**What is expected**
The records are to be reproduced verbatim.

[Saved entries]
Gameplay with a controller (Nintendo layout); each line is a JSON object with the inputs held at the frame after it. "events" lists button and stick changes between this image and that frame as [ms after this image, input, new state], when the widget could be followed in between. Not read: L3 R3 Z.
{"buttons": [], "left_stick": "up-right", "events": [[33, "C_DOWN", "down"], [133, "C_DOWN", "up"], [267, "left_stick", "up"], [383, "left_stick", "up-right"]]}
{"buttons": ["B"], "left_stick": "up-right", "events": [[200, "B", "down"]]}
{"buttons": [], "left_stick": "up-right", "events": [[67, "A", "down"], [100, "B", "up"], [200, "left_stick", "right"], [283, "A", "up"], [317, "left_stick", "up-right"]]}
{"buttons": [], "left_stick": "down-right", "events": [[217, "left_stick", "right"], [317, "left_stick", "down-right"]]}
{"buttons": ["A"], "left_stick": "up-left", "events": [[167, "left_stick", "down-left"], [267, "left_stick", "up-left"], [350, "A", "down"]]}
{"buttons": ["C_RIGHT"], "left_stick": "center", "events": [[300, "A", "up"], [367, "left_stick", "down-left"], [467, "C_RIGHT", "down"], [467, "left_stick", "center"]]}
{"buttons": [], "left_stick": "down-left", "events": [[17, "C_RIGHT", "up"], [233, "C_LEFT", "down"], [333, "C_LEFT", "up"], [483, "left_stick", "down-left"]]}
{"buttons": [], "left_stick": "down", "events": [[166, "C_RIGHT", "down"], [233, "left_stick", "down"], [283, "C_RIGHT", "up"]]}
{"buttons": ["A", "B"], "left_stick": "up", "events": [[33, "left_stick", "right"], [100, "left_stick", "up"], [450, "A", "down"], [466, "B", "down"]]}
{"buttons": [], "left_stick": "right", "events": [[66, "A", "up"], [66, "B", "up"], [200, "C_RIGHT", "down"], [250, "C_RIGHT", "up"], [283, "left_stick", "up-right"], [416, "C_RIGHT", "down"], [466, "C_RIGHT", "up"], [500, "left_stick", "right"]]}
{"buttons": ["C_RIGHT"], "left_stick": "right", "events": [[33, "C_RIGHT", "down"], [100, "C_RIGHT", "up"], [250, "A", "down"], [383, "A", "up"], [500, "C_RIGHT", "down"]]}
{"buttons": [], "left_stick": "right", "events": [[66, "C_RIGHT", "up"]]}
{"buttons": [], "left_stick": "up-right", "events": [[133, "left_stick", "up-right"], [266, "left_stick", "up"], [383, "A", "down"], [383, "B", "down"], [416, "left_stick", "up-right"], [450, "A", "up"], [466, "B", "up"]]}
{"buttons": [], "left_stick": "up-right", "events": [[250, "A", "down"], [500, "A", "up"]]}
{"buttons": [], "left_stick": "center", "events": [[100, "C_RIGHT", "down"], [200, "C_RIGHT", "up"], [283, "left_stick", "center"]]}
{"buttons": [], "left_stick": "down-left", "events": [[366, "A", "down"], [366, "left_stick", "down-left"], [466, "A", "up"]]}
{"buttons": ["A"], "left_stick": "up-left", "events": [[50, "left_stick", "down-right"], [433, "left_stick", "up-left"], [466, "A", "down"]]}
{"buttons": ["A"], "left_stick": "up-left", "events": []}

**Task response**
Gameplay with a controller (Nintendo layout); each line is a JSON object with the inputs held at the frame after it. "events" lists button and stick changes between this image and that frame as [ms after this image, input, new state], when the widget could be followed in between. Not read: L3 R3 Z.
{"buttons": [], "left_stick": "up-right", "events": [[33, "C_DOWN", "down"], [133, "C_DOWN", "up"], [267, "left_stick", "up"], [383, "left_stick", "up-right"]]}
{"buttons": ["B"], "left_stick": "up-right", "events": [[200, "B", "down"]]}
{"buttons": [], "left_stick": "up-right", "events": [[67, "A", "down"], [100, "B", "up"], [200, "left_stick", "right"], [283, "A", "up"], [317, "left_stick", "up-right"]]}
{"buttons": [], "left_stick": "down-right", "events": [[217, "left_stick", "right"], [317, "left_stick", "down-right"]]}
{"buttons": ["A"], "left_stick": "up-left", "events": [[167, "left_stick", "down-left"], [267, "left_stick", "up-left"], [350, "A", "down"]]}
{"buttons": ["C_RIGHT"], "left_stick": "center", "events": [[300, "A", "up"], [367, "left_stick", "down-left"], [467, "C_RIGHT", "down"], [467, "left_stick", "center"]]}
{"buttons": [], "left_stick": "down-left", "events": [[17, "C_RIGHT", "up"], [233, "C_LEFT", "down"], [333, "C_LEFT", "up"], [483, "left_stick", "down-left"]]}
{"buttons": [], "left_stick": "down", "events": [[166, "C_RIGHT", "down"], [233, "left_stick", "down"], [283, "C_RIGHT", "up"]]}
{"buttons": ["A", "B"], "left_stick": "up", "events": [[33, "left_stick", "right"], [100, "left_stick", "up"], [450, "A", "down"], [466, "B", "down"]]}
{"buttons": [], "left_stick": "right", "events": [[66, "A", "up"], [66, "B", "up"], [200, "C_RIGHT", "down"], [250, "C_RIGHT", "up"], [283, "left_stick", "up-right"], [416, "C_RIGHT", "down"], [466, "C_RIGHT", "up"], [500, "left_stick", "right"]]}
{"buttons": ["C_RIGHT"], "left_stick": "right", "events": [[33, "C_RIGHT", "down"], [100, "C_RIGHT", "up"], [250, "A", "down"], [383, "A", "up"], [500, "C_RIGHT", "down"]]}
{"buttons": [], "left_stick": "right", "events": [[66, "C_RIGHT", "up"]]}
{"buttons": [], "left_stick": "up-right", "events": [[133, "left_stick", "up-right"], [266, "left_stick", "up"], [383, "A", "down"], [383, "B", "down"], [416, "left_stick", "up-right"], [450, "A", "up"], [466, "B", "up"]]}
{"buttons": [], "left_stick": "up-right", "events": [[250, "A", "down"], [500, "A", "up"]]}
{"buttons": [], "left_stick": "center", "events": [[100, "C_RIGHT", "down"], [200, "C_RIGHT", "up"], [283, "left_stick", "center"]]}
{"buttons": [], "left_stick": "down-left", "events": [[366, "A", "down"], [366, "left_stick", "down-left"], [466, "A", "up"]]}
{"buttons": ["A"], "left_stick": "up-left", "events": [[50, "left_stick", "down-right"], [433, "left_stick", "up-left"], [466, "A", "down"]]}
{"buttons": ["A"], "left_stick": "up-left", "events": []}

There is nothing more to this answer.